• Task directions
Copy out every one of the records below character for character, with no changes.

-- start of Data supplied --

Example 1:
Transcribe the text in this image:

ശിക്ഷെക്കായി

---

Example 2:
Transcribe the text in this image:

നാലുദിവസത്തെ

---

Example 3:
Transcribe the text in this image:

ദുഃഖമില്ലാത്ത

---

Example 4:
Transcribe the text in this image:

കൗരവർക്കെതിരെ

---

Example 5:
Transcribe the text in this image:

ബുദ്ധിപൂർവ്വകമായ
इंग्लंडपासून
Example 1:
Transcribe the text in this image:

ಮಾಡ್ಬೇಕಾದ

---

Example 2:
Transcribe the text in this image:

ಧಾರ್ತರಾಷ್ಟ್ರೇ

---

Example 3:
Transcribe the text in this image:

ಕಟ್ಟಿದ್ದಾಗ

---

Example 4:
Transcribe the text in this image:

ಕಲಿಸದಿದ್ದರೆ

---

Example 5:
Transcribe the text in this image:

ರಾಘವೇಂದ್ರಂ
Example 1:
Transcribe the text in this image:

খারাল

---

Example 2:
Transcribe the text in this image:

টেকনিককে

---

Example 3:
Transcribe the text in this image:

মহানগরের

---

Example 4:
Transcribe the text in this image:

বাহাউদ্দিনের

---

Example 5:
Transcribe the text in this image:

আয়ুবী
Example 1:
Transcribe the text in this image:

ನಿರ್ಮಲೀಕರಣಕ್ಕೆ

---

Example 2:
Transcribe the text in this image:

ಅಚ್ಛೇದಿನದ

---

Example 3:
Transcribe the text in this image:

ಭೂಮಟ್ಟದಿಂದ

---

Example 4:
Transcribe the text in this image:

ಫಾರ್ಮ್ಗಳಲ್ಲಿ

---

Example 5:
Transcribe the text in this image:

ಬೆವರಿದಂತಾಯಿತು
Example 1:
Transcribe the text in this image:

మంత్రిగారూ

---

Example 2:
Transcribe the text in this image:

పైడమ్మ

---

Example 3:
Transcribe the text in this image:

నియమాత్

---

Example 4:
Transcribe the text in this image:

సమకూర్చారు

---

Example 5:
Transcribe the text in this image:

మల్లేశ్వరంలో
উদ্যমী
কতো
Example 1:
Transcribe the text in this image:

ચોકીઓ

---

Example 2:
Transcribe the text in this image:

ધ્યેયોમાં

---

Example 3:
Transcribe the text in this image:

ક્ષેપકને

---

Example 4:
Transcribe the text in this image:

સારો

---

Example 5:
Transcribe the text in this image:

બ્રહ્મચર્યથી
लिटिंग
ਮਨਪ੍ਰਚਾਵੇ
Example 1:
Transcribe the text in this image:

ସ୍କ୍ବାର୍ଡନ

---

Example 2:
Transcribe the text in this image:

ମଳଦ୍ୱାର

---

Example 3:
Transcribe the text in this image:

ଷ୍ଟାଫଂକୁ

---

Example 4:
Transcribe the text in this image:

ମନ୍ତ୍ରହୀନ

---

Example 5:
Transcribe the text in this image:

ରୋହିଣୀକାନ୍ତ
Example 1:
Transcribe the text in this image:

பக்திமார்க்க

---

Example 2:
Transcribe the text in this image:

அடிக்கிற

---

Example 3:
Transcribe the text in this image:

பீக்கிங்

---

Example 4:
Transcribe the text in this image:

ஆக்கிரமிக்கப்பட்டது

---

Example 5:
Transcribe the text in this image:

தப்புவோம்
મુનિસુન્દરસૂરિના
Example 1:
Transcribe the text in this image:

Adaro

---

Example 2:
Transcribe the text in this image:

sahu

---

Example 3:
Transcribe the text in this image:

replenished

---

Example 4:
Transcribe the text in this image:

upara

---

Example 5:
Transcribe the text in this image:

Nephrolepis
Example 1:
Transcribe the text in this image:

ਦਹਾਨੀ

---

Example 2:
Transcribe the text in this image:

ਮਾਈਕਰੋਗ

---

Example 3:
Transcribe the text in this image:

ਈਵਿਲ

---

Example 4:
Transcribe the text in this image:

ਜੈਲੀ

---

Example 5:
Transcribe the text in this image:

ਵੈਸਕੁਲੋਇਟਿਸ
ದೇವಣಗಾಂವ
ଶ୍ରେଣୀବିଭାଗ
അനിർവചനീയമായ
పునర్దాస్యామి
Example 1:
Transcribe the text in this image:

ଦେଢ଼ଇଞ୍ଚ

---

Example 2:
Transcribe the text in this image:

-- end of Data supplied --

• Output for this exercise
Example 1:
Transcribe the text in this image:

ശിക്ഷെക്കായി

---

Example 2:
Transcribe the text in this image:

നാലുദിവസത്തെ

---

Example 3:
Transcribe the text in this image:

ദുഃഖമില്ലാത്ത

---

Example 4:
Transcribe the text in this image:

കൗരവർക്കെതിരെ

---

Example 5:
Transcribe the text in this image:

ബുദ്ധിപൂർവ്വകമായ
इंग्लंडपासून
Example 1:
Transcribe the text in this image:

ಮಾಡ್ಬೇಕಾದ

---

Example 2:
Transcribe the text in this image:

ಧಾರ್ತರಾಷ್ಟ್ರೇ

---

Example 3:
Transcribe the text in this image:

ಕಟ್ಟಿದ್ದಾಗ

---

Example 4:
Transcribe the text in this image:

ಕಲಿಸದಿದ್ದರೆ

---

Example 5:
Transcribe the text in this image:

ರಾಘವೇಂದ್ರಂ
Example 1:
Transcribe the text in this image:

খারাল

---

Example 2:
Transcribe the text in this image:

টেকনিককে

---

Example 3:
Transcribe the text in this image:

মহানগরের

---

Example 4:
Transcribe the text in this image:

বাহাউদ্দিনের

---

Example 5:
Transcribe the text in this image:

আয়ুবী
Example 1:
Transcribe the text in this image:

ನಿರ್ಮಲೀಕರಣಕ್ಕೆ

---

Example 2:
Transcribe the text in this image:

ಅಚ್ಛೇದಿನದ

---

Example 3:
Transcribe the text in this image:

ಭೂಮಟ್ಟದಿಂದ

---

Example 4:
Transcribe the text in this image:

ಫಾರ್ಮ್ಗಳಲ್ಲಿ

---

Example 5:
Transcribe the text in this image:

ಬೆವರಿದಂತಾಯಿತು
Example 1:
Transcribe the text in this image:

మంత్రిగారూ

---

Example 2:
Transcribe the text in this image:

పైడమ్మ

---

Example 3:
Transcribe the text in this image:

నియమాత్

---

Example 4:
Transcribe the text in this image:

సమకూర్చారు

---

Example 5:
Transcribe the text in this image:

మల్లేశ్వరంలో
উদ্যমী
কতো
Example 1:
Transcribe the text in this image:

ચોકીઓ

---

Example 2:
Transcribe the text in this image:

ધ્યેયોમાં

---

Example 3:
Transcribe the text in this image:

ક્ષેપકને

---

Example 4:
Transcribe the text in this image:

સારો

---

Example 5:
Transcribe the text in this image:

બ્રહ્મચર્યથી
लिटिंग
ਮਨਪ੍ਰਚਾਵੇ
Example 1:
Transcribe the text in this image:

ସ୍କ୍ବାର୍ଡନ

---

Example 2:
Transcribe the text in this image:

ମଳଦ୍ୱାର

---

Example 3:
Transcribe the text in this image:

ଷ୍ଟାଫଂକୁ

---

Example 4:
Transcribe the text in this image:

ମନ୍ତ୍ରହୀନ

---

Example 5:
Transcribe the text in this image:

ରୋହିଣୀକାନ୍ତ
Example 1:
Transcribe the text in this image:

பக்திமார்க்க

---

Example 2:
Transcribe the text in this image:

அடிக்கிற

---

Example 3:
Transcribe the text in this image:

பீக்கிங்

---

Example 4:
Transcribe the text in this image:

ஆக்கிரமிக்கப்பட்டது

---

Example 5:
Transcribe the text in this image:

தப்புவோம்
મુનિસુન્દરસૂરિના
Example 1:
Transcribe the text in this image:

Adaro

---

Example 2:
Transcribe the text in this image:

sahu

---

Example 3:
Transcribe the text in this image:

replenished

---

Example 4:
Transcribe the text in this image:

upara

---

Example 5:
Transcribe the text in this image:

Nephrolepis
Example 1:
Transcribe the text in this image:

ਦਹਾਨੀ

---

Example 2:
Transcribe the text in this image:

ਮਾਈਕਰੋਗ

---

Example 3:
Transcribe the text in this image:

ਈਵਿਲ

---

Example 4:
Transcribe the text in this image:

ਜੈਲੀ

---

Example 5:
Transcribe the text in this image:

ਵੈਸਕੁਲੋਇਟਿਸ
ದೇವಣಗಾಂವ
ଶ୍ରେଣୀବିଭାଗ
അനിർവചനീയമായ
పునర్దాస్యామి
Example 1:
Transcribe the text in this image:

ଦେଢ଼ଇଞ୍ଚ

---

Example 2:
Transcribe the text in this image:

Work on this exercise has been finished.